REQUIRED WORK: Copy out the data below from the line containing "Philippines như Manila" to the line containing "Prata eller chatta anonymt", both lines included, with all images left out.

INPUT DATA:
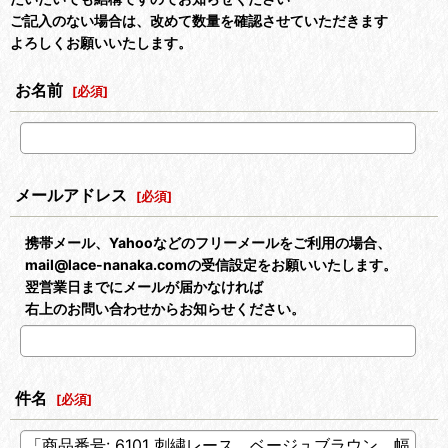
ご記入のない場合は、改めて数量を確認させていただきます
よろしくお願いいたします。
お名前
[
必須
]
メールアドレス
[
必須
]
携帯メール、Yahooなどのフリーメールをご利用の場合、
mail@lace-nanaka.comの受信設定をお願いいたします。
翌営業日までにメールが届かなければ
右上のお問い合わせからお知らせください。
件名
[
必須
]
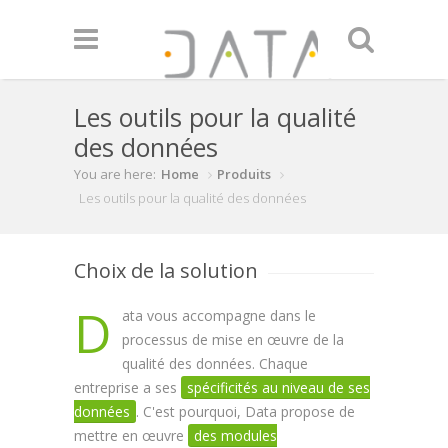
Skip to main content
Les outils pour la qualité
des données
You are here:
Home
Produits
Les outils pour la qualité des données
Choix de la solution
D
ata vous accompagne dans le
processus de mise en œuvre de la
qualité des données. Chaque
entreprise a ses
spécificités au niveau de ses
données
. C'est pourquoi, Data propose de
mettre en œuvre
des modules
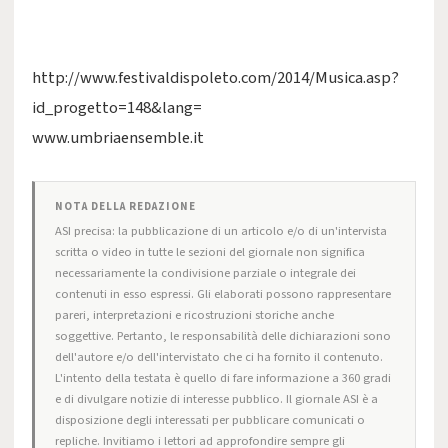
http://www.festivaldispoleto.com/2014/Musica.asp?
id_progetto=148&lang=
www.umbriaensemble.it
NOTA DELLA REDAZIONE
ASI precisa: la pubblicazione di un articolo e/o di un'intervista
scritta o video in tutte le sezioni del giornale non significa
necessariamente la condivisione parziale o integrale dei
contenuti in esso espressi. Gli elaborati possono rappresentare
pareri, interpretazioni e ricostruzioni storiche anche
soggettive. Pertanto, le responsabilità delle dichiarazioni sono
dell'autore e/o dell'intervistato che ci ha fornito il contenuto.
L'intento della testata è quello di fare informazione a 360 gradi
e di divulgare notizie di interesse pubblico. Il giornale ASI è a
disposizione degli interessati per pubblicare comunicati o
repliche. Invitiamo i lettori ad approfondire sempre gli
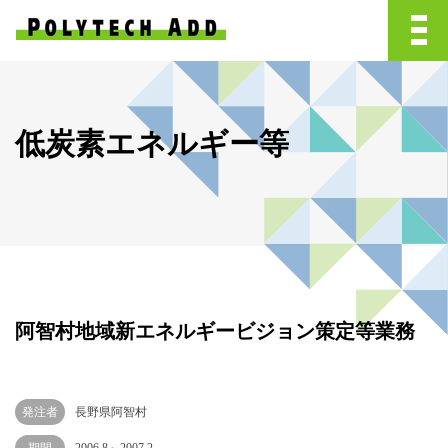
低炭素エネルギー等
阿智村地域新エネルギービジョン策定等業務
発注者
長野県阿智村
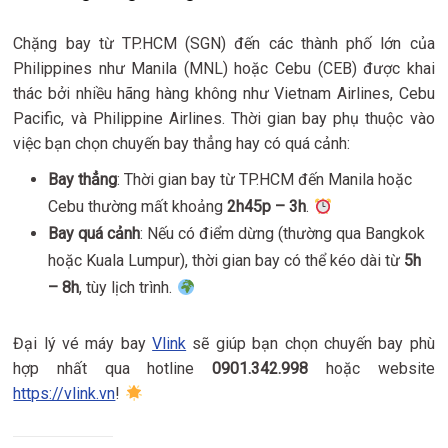
Chặng bay từ TP.HCM (SGN) đến các thành phố lớn của
Philippines như Manila (MNL) hoặc Cebu (CEB) được khai
thác bởi nhiều hãng hàng không như Vietnam Airlines, Cebu
Pacific, và Philippine Airlines. Thời gian bay phụ thuộc vào
việc bạn chọn chuyến bay thẳng hay có quá cảnh:
Bay thẳng
: Thời gian bay từ TP.HCM đến Manila hoặc
Cebu thường mất khoảng
2h45p – 3h
.
Bay quá cảnh
: Nếu có điểm dừng (thường qua Bangkok
hoặc Kuala Lumpur), thời gian bay có thể kéo dài từ
5h
– 8h
, tùy lịch trình.
Đại lý vé máy bay
Vlink
sẽ giúp bạn chọn chuyến bay phù
hợp nhất qua hotline
0901.342.998
hoặc website
https://vlink.vn
!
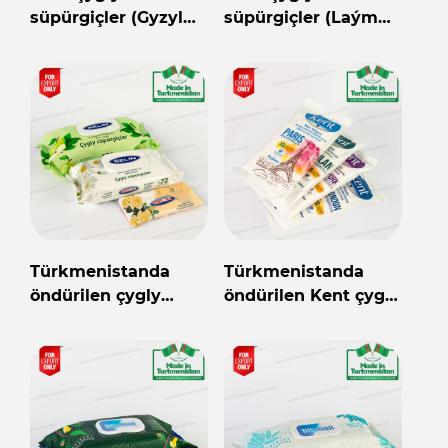
süpürgiçler (Gyzyl
süpürgiçler (Laým
alma 120 sany)
120 sany)
Türkmenistanda
Türkmenistanda
öndürilen çygly
öndürilen Kent çygly
süpürgiçler
süpürgiçler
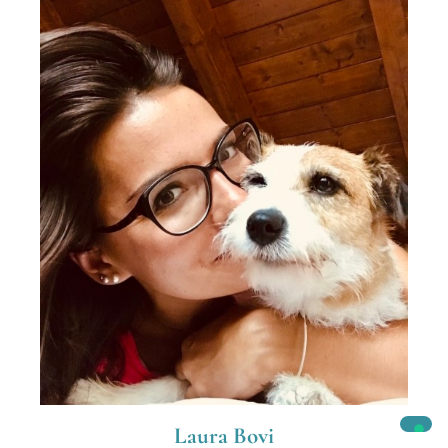
Laura Bovi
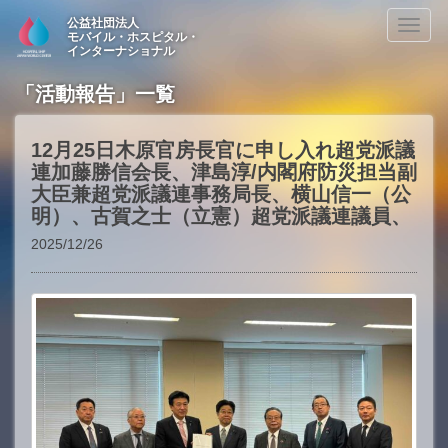
公益社団法人
Toggl
モバイル・ホスピタル・
naviga
インターナショナル
「活動報告」一覧
12月25日木原官房長官に申し入れ超党派議
連加藤勝信会長、津島淳/内閣府防災担当副
大臣兼超党派議連事務局長、横山信一（公
明）、古賀之士（立憲）超党派議連議員、
2025/12/26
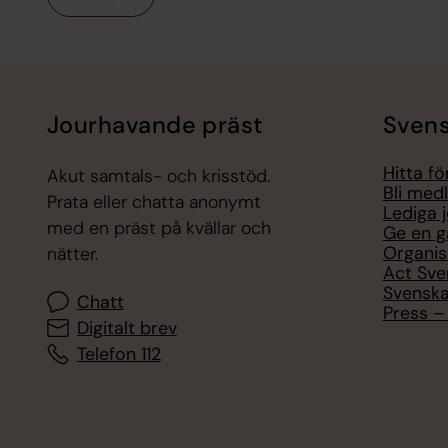
Tillbaka till toppen
Tillbaka till innehållet
Jourhavande präst
Svens
Hitta f
Akut samtals- och krisstöd.
Bli med
Prata eller chatta anonymt
Lediga 
med en präst på kvällar och
Ge en g
Organis
nätter.
Act Sve
Svenska
Chatt
Press – 
Digitalt brev
Telefon 112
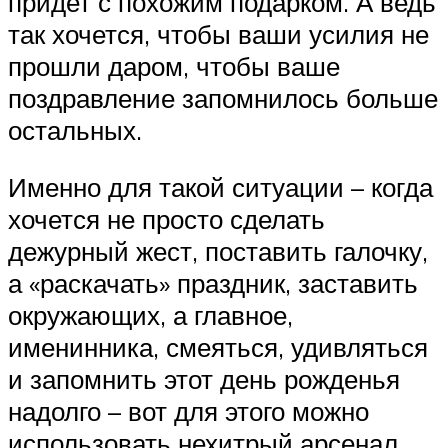
придет с похожим подарком. А ведь
так хочется, чтобы ваши усилия не
прошли даром, чтобы ваше
поздравление запомнилось больше
остальных.
Именно для такой ситуации – когда
хочется не просто сделать
дежурный жест, поставить галочку,
а «раскачать» праздник, заставить
окружающих, а главное,
именинника, смеяться, удивляться
и запомнить этот день рожденья
надолго – вот для этого можно
использовать нехитрый арсенал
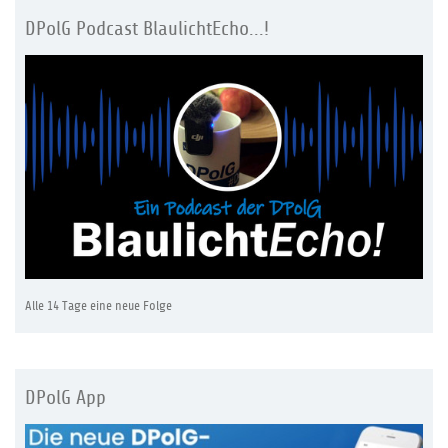
DPolG Podcast BlaulichtEcho...!
Alle 14 Tage eine neue Folge
DPolG App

ANSWER:
Philippines như Manila (MNL) hoặc Cebu (CEB) được khai
thác bởi nhiều hãng hàng không như Vietnam Airlines, Cebu
Pacific, và Philippine Airlines. Thời gian bay phụ thuộc vào
việc bạn chọn chuyến bay thẳng hay có quá cảnh:
Bay thẳng
: Thời gian bay từ TP.HCM đến Manila hoặc
Cebu thường mất khoảng
2h45p – 3h
.
Bay quá cảnh
: Nếu có điểm dừng (thường qua Bangkok
hoặc Kuala Lumpur), thời gian bay có thể kéo dài từ
5h
– 8h
, tùy lịch trình.
Đại lý vé máy bay
Vlink
sẽ giúp bạn chọn chuyến bay phù
hợp nhất qua hotline
0901.342.998
hoặc website
https://vlink.vn
!
süpürgiçler (Gyzyl
süpürgiçler (Laým
alma 120 sany)
120 sany)
Türkmenistanda
Türkmenistanda
öndürilen çygly
öndürilen Kent çygly
süpürgiçler
süpürgiçler
Laura Bovi
公益社団法人
Toggl
モバイル・ホスピタル・
naviga
インターナショナル
「活動報告」一覧
12月25日木原官房長官に申し入れ超党派議
連加藤勝信会長、津島淳/内閣府防災担当副
大臣兼超党派議連事務局長、横山信一（公
明）、古賀之士（立憲）超党派議連議員、
2025/12/26
Tillbaka till toppen
Tillbaka till innehållet
Jourhavande präst
Svens
Hitta f
Akut samtals- och krisstöd.
Bli med
Prata eller chatta anonymt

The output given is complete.